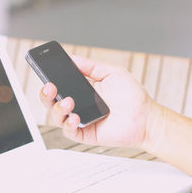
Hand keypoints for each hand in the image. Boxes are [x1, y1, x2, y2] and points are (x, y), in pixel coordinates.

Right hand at [40, 55, 158, 148]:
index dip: (49, 80)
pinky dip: (68, 124)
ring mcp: (80, 121)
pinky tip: (75, 117)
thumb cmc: (132, 96)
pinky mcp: (85, 134)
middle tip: (50, 87)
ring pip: (57, 117)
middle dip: (46, 94)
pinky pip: (69, 131)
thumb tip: (71, 58)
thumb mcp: (111, 73)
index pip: (58, 86)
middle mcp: (77, 106)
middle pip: (51, 102)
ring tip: (68, 101)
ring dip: (58, 109)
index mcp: (80, 90)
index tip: (45, 73)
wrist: (146, 117)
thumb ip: (90, 66)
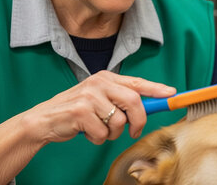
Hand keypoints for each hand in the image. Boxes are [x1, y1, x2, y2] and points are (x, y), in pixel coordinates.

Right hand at [22, 71, 175, 145]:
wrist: (44, 120)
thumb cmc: (75, 112)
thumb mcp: (99, 99)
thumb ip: (120, 99)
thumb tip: (149, 106)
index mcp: (105, 77)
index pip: (137, 82)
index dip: (156, 89)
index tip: (172, 94)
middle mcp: (98, 82)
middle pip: (134, 102)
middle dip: (138, 121)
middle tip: (133, 132)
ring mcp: (89, 96)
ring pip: (119, 122)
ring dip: (112, 134)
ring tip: (98, 129)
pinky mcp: (81, 111)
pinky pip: (103, 133)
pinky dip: (97, 139)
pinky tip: (86, 132)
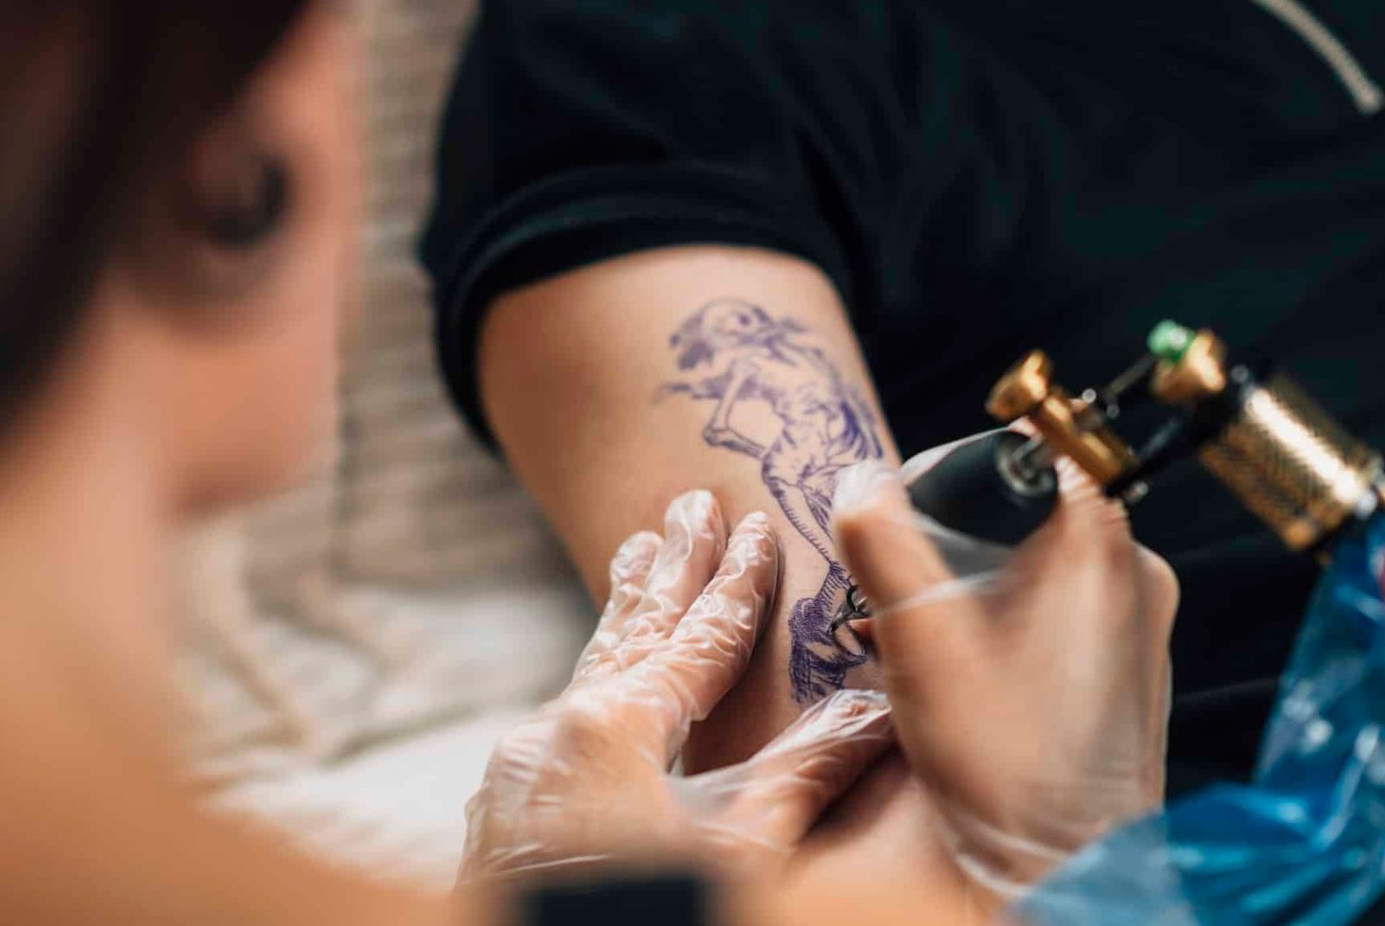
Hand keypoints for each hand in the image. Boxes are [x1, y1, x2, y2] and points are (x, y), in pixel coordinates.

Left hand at [459, 491, 893, 881]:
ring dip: (624, 608)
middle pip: (631, 629)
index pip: (697, 639)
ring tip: (638, 549)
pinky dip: (597, 673)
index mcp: (609, 731)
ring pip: (588, 666)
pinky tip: (603, 672)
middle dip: (670, 566)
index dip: (738, 583)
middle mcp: (554, 733)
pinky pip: (565, 711)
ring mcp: (521, 769)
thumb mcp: (742, 856)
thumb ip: (806, 774)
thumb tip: (877, 709)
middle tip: (688, 501)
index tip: (759, 527)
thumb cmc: (649, 916)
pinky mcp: (507, 806)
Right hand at [830, 458, 1177, 900]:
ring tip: (910, 635)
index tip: (911, 519)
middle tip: (898, 590)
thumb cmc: (1006, 765)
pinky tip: (949, 667)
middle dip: (948, 543)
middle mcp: (1137, 580)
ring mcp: (1138, 630)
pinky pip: (1052, 615)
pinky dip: (996, 625)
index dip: (956, 477)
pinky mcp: (1123, 672)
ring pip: (1033, 567)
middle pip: (1023, 516)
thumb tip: (857, 480)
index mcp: (1105, 551)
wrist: (1058, 869)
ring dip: (964, 589)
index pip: (1028, 457)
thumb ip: (882, 543)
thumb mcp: (919, 638)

┄┄┄┄┄┄┄┄┄┄

Without the pictures, please output every record exactly.

■ **Output of the task**:
Hand keypoints for each hand in the image. Boxes are [x1, y1, x2, y2] and points are (x, y), in pixel coordinates.

Right hand at [40, 55, 158, 148]:
index dip: (49, 80)
pinky dip: (68, 124)
ring mcp: (80, 121)
pinky tip: (75, 117)
thumb cmc: (132, 96)
pinky mcp: (85, 134)
middle tip: (50, 87)
ring pip: (57, 117)
middle dip: (46, 94)
pinky pip: (69, 131)
thumb tip: (71, 58)
thumb mcp: (111, 73)
index pip: (58, 86)
middle mcp: (77, 106)
middle pip: (51, 102)
ring tip: (68, 101)
ring dip: (58, 109)
index mcp: (80, 90)
index tip: (45, 73)
wrist: (146, 117)
thumb ip: (90, 66)
Hand keypoints for each hand in the image. Boxes are [x1, y1, x2, y2] and points are (x, y), in pixel coordinates.

Right hand at [22, 71, 175, 145]:
wrist: (44, 120)
thumb cmc: (75, 112)
thumb mcp: (99, 99)
thumb ip: (120, 99)
thumb tip: (149, 106)
index mcp: (105, 77)
index pip: (137, 82)
index dip: (156, 89)
index tip: (172, 94)
middle mcp: (98, 82)
middle pip: (134, 102)
middle dip: (138, 121)
middle tip: (133, 132)
ring mcp: (89, 96)
ring pip: (119, 122)
ring dip: (112, 134)
ring tip: (98, 129)
pinky mcp: (81, 111)
pinky pip: (103, 133)
pinky dip: (97, 139)
pinky tip: (86, 132)
Hand keypoints for each hand in the image. Boxes are [x1, y1, x2, y2] and points are (x, y), in pixel coordinates.

Left hand at [459, 491, 893, 881]:
ring dip: (624, 608)
middle pip: (631, 629)
index pip: (697, 639)
ring tip: (638, 549)
pinky dip: (597, 673)
index mcp: (609, 731)
ring pip: (588, 666)
pinky tip: (603, 672)
middle dip: (670, 566)
index dip: (738, 583)
middle mcp: (554, 733)
pinky pip: (565, 711)
ring mcp: (521, 769)
thumb mcp: (742, 856)
thumb ip: (806, 774)
thumb tip: (877, 709)
middle tip: (688, 501)
index tip: (759, 527)
thumb cmc: (649, 916)
pinky mcp: (507, 806)
Right hand at [830, 458, 1177, 900]:
ring tip: (910, 635)
index tip: (911, 519)
middle tip: (898, 590)
thumb cmc: (1006, 765)
pinky tip: (949, 667)
middle dip: (948, 543)
middle mcp: (1137, 580)
ring mcp: (1138, 630)
pinky pip: (1052, 615)
pinky dip: (996, 625)
index dip: (956, 477)
pinky mcp: (1123, 672)
ring pip: (1033, 567)
middle pip: (1023, 516)
thumb tip: (857, 480)
index mcp: (1105, 551)
wrist: (1058, 869)
ring dip: (964, 589)
index pip: (1028, 457)
thumb ip: (882, 543)
thumb mcp: (919, 638)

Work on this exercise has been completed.